Drie minuten
Wetenschap? Een vraag, een methode, een resultaat, een interpretatie en een publicatie, toch? Nou nee. De wetenschapscirkel houdt niet op bij het publiceren van je resultaten. Valorisatie, outreach, maatschappelijke relevantie, wetenschapscommunicatie, -popularisatie, -disseminatie… Het betekent allemaal ongeveer hetzelfde: een brug slaan tussen wetenschap en praktijk. Wat kan de maatschappij met jouw onderzoeksresultaten? Wat heeft je oma eraan? Heeft zij jarenlang via de belastingen aan jouw salaris meebetaald zodat jij in een obscuur wetenschappelijk tijdschrift kunt publiceren, wat zij overigens niet eens kan lezen, omdat het artikel achter een paywall zit? De overheid, NWO en KNAW zijn fervent voorstander. Wil je een onderzoeksbeurs, of een baan? Leg dan maar eens uit wat je aan valorisatie gaat doen.
Maar ook wetenschappers zélf vinden het belangrijk. Zo vertel ik leerkrachten of ouders over mijn onderzoeksresultaten: wat kunnen zij doen om de beginnende geletterdheid van kleuters te stimuleren (dat is tenslotte waar ik het voor doe – toch?). Barbara Wagensveld verdedigde haar proefschrift pas een jaar nadat het was goedgekeurd, puur vanwege de datum: haar onderzoek ging over rijmen en dus verdedigde ze op 5 december, wat enorm veel media-aandacht genereerde. Roel Hermans vertelde in De Wereld Leert Door en talloze andere interviews over zijn proefschrift waarin hij liet zijn dat vrouwen hun eetgedrag aanpassen op dat van hun tafelgenoot. Sinds de enorme mediastorm rond het Huh?!-artikel geeft Mark Dingemanse nu lezingen aan wetenschappers én wetenschapsjournalisten over de relatie tussen wetenschap en media.
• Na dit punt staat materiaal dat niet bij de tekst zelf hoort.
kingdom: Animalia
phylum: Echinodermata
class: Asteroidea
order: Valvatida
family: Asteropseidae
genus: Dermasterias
En zo kan ik nog wel even doorgaan – gelukkig.
Wetenschappers zijn vaak bang dat wetenschapscommunicatie lastig is, slechts voor een paar mensen is weggelegd, of veel tijd kost. Over dat laatste kan ik kort zijn: drie minuten zijn genoeg. Dat bleek gisteren wel tijdens FameLab: “an international contest for young scientists eager to tell the world their scientific story”, waar ik mocht jureren. Dertig enthousiaste jonge onderzoekers vertelden in drie minuten over hun vakgebied. Stuk voor stuk pakkende verhalen over uiteenlopende onderwerpen: van placentaonderzoek tot microbische dark matter en van gigantische libellen tot het opsporen van autisme bij baby’s. Er werden ballonnen kapot geprikt om de dood van hersencellen bij de ziekte van Parkinson te illustreren en knikkers tegen elkaar aan gekaatst om kwantummechanica uit te leggen.
Oké, wetenschapscommunicatie kán moeilijk zijn. Het is gemakkelijker om in de jury te zitten, dan zelf op het podium te moeten staan. Je verhaal mag niet te moeilijk zijn (geen jargon, geen ellenlange uitweidingen over dingen die alleen jij en je baas snappen), maar ook niet te makkelijk (geen jip-en-janneketaal, geen té algemene versimpelingen). En dan moet je ook nog je zenuwen onder bedwang houden en een beetje gezellig kijken.
Maar wetenschapscommunicatie is ook gemakkelijk. Als je gepassioneerd bent over je werk, kun je er vaak ook gepassioneerd over vertellen. Laat die sprankelende ogen zien. Maak een kind enthousiast voor wetenschap. Zorg dat een student een onderzoeksmaster gaat doen. Gun het je oma dat ze op het volgende familiefeest helder uit kan leggen wat haar kleinkind nou eigenlijk doet, daar op die Radboud Universiteit.
En dan liefst gewoon in drie minuten.